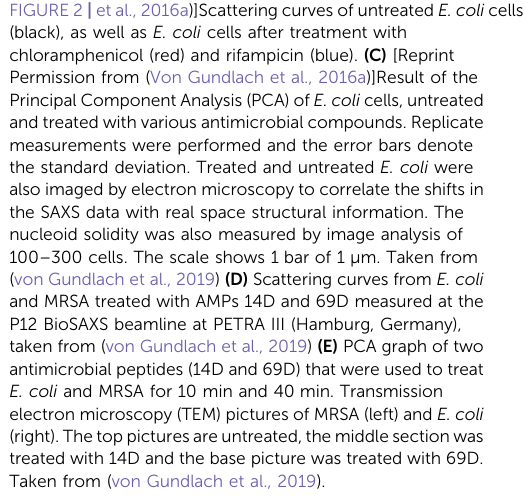
FIGURE 2 (A) Schematic representation of the experimental setting to screen antimicrobial agent-induced ultrastructural intracellular changes by SAXS . (B) [Reprint Permission from (Von Gundlach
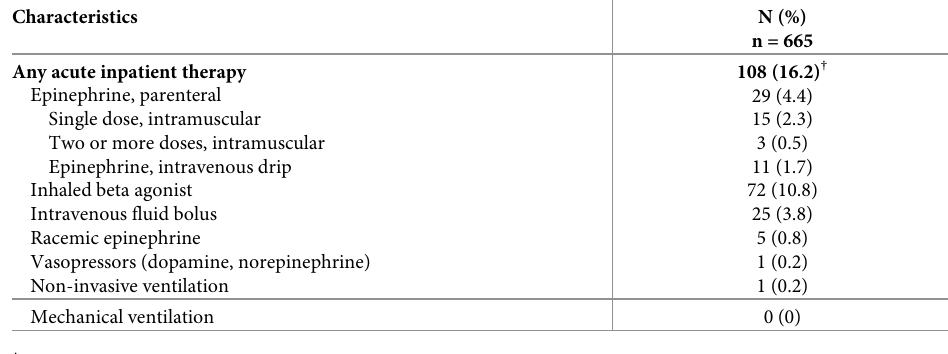
Table 2. Receipt of acute inpatient therapies among children hospitalized with anaphylaxis.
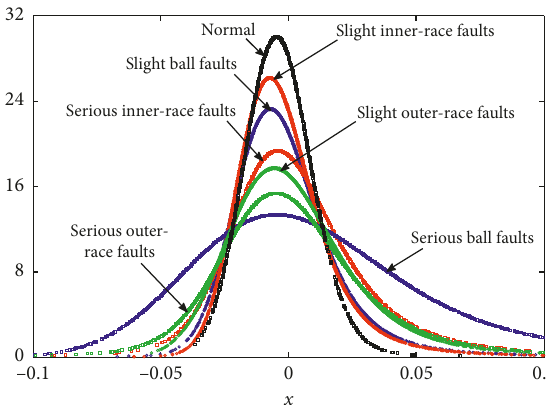
Figure 10: The PDFs of seven signals.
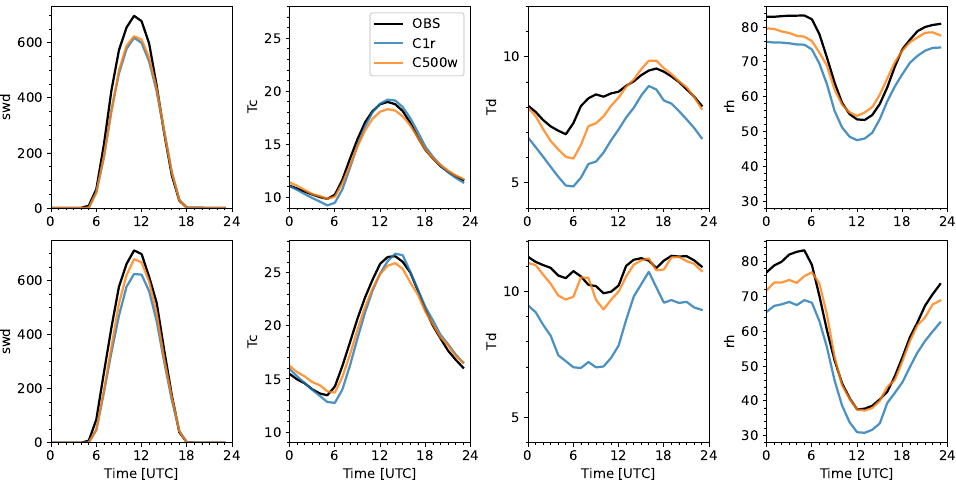
Figure 3. Mean diurnal cycle of key surface variables averaged over the valley wind days in Septem- ber 2016 from observations and simulations, averaged over the valley wind stations ( top row ) and for Sion ( bottom row ). The variables shown include the incoming solar radiation (swd), the 2 m temperature (Tc), the 2 m dew point temperature (Td), and the 2 m relative humidity (rh).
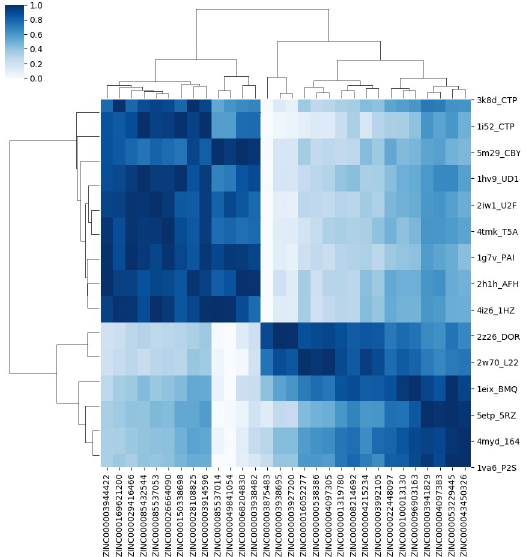
Fig 3. The heat map of selected ligands from the 1-percentile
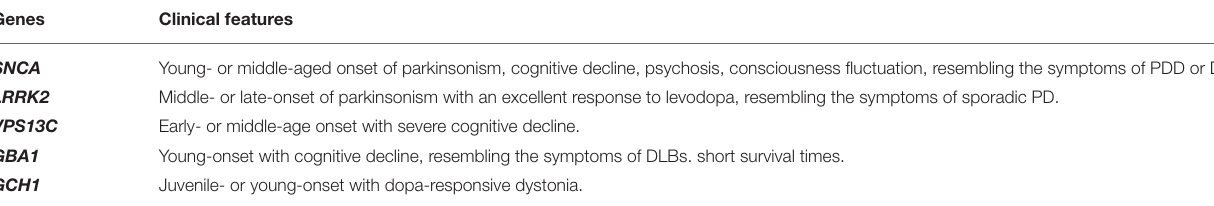
TABLE 2 | Major clinical features for each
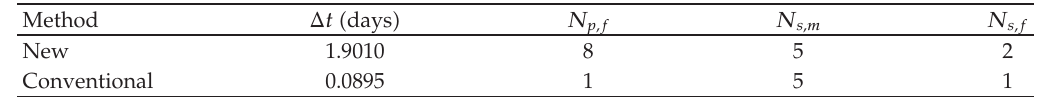
Table 4: Comparison of Example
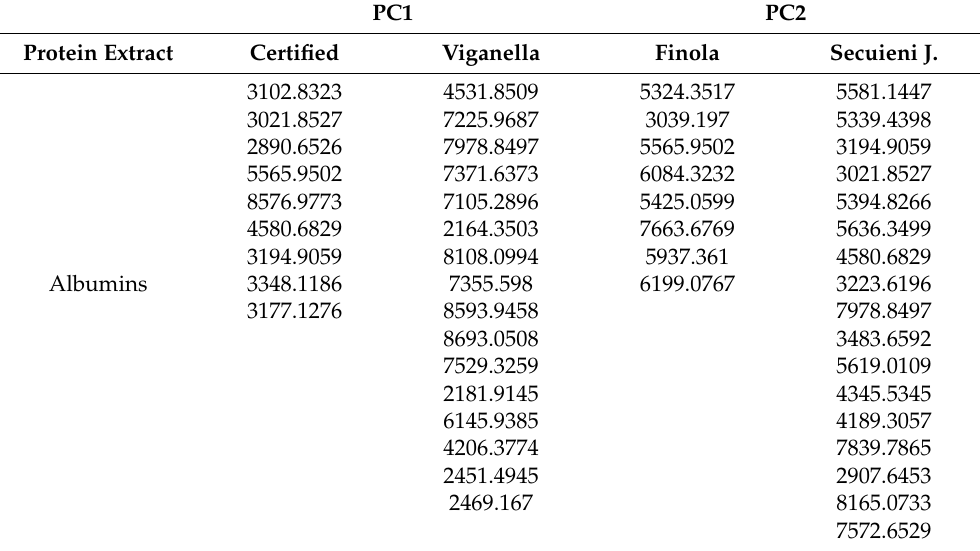
Table 6. Mass signals from albumin and globulin extracts corresponding to the top 25 loadings on PC1 and PC2 indicating their correlation with seed origin (certified vs. Viganella) and variety (Finola and Secuieni J.), respectively.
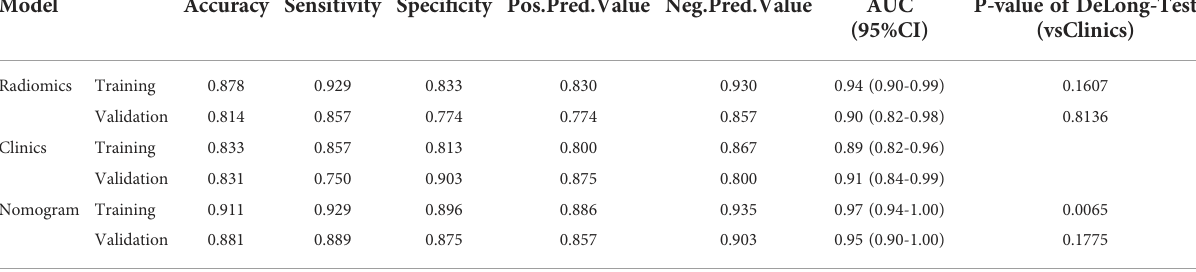
TABLE 2 In the training group and the validation group, a table showing the diagnostic ef fi cacy of radiomic, clinical, and radiomic-clinical joint models. Model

● Exercise requirements
Within the entries above, the lines from the one containing "Table 2. Receipt" through the one containing "Table 4: Comparison of Example" are to be transcribed exactly, ends included, pictures excluded.

● Response to this task
Table 2. Receipt of acute inpatient therapies among children hospitalized with anaphylaxis.
Figure 10: The PDFs of seven signals.
Figure 3. Mean diurnal cycle of key surface variables averaged over the valley wind days in Septem- ber 2016 from observations and simulations, averaged over the valley wind stations ( top row ) and for Sion ( bottom row ). The variables shown include the incoming solar radiation (swd), the 2 m temperature (Tc), the 2 m dew point temperature (Td), and the 2 m relative humidity (rh).
Fig 3. The heat map of selected ligands from the 1-percentile
TABLE 2 | Major clinical features for each
Table 4: Comparison of Example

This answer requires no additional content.